-------- Verilen Metin --------
Marmara Depremi’nin yıldönümünde, bu hafta yerel ve ulusal ölçekli açıklamalar yapılacak, uyarılarda bulunulacak. İmar ve planlama kurallarını koyan devletin de, ‘kendisini gözden geçirmesi gerektiği’ düşüncesindeyiz.
Deprem riskine karşı…

Mesele;

Binayı, yani bedeni, kaliteli üretebilmek ve gözardı edilmemesi gereken böyle bir gerçeği, Marmara Depremi’nde gördük.
Gölcük merkezli;
Büyük deprem, Sakarya, Kocaeli ve Yalova’dan oluşan bir coğrafyada, tarihsel bir zarar yaşattı.
...Ve!

İmar planlı, ruhsatlı, mühendis elinden çıkmış binalar arasında, çöken ve hasarlılar, zemin  sıvılaşması nedeniyle yan yatanlar ve zemine çökenler vardı.
-------- Sağlanan Veriler --------
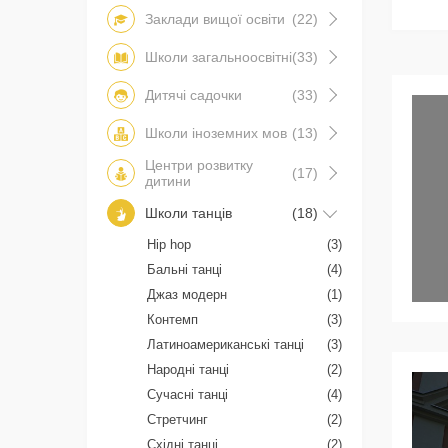
Заклади вищої освіти
(22)
Школи загальноосвітні
(33)
Дитячі садочки
(33)
Школи іноземних мов
(13)
Центри розвитку
(17)
дитини
Школи танців
(18)
Hip hop
(3)
Бальні танці
(4)
Джаз модерн
(1)
Контемп
(3)
Латиноамериканські танці
(3)
Народні танці
(2)
Сучасні танці
(4)
Стретчинг
(2)
Східні танці
(2)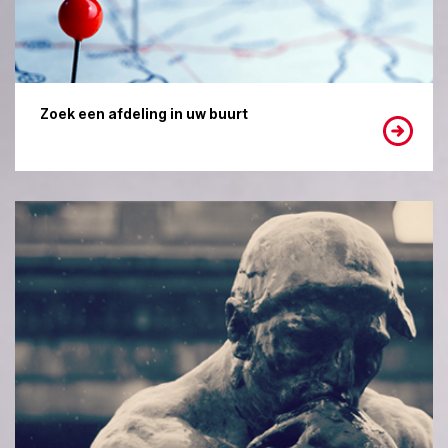
Zoek een afdeling in uw buurt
--------
_Yapılacaklar:_
1. Marmara Depremi metnine göre büyük depremin tarihsel bir zarar yaşattığı coğrafyayı oluşturan illeri sıralayınız.
2. Marmara Depremi metnini son cümlesinden sonra sürdürünüz.

_Görev Yanıtları:_
1. Sakarya, Kocaeli, Yalova

2.
Orası;

Depremin merkeziydi, ama…

Bursa’da;
Plansız; kaçak yapılaşmayla anılan ve uyarılan Yıldırım’da değil, planlı büyüyen Nilüfer ve Mudanya’da, kolon ve kiriş çatlakları, duvar ve sıva çatlağı haberleri alınıyordu.

Tüm bunları anlatırken…

Kamusal yönetimle;
Depremsel risk ve uyarılarda, konutlar yani toplumun kendisi gündeme geliyor, ama devlet binalarının başına gelenler, gözardı edilemez.

İmar ve planlamada kuralları koyan, yönetimsel otorite durumundaki devletin hizmet binaları, büyük depremden epey etkilendi.

Marmara Depremi’ne ait veriler;
Otorite konumunda bulunan; imar ve planlamada kurallar koyan devletin kendi binalarının da yıkıldığını veya hasar oluştuğunu belgeliyor.

İhaleyle tahmini maliyet üzerinden tenzilatla üstlenilen, ama yapımında resmi denetim işletilmiş görülen devlet binaları da, yara aldı.

Bu nedenle;
Okullar başta olmak üzere, zarar görenlerde onarım ve güçlendirme, diğerleri arasında da gerek görülenlere güçlendirme projeleri işletiliyordu.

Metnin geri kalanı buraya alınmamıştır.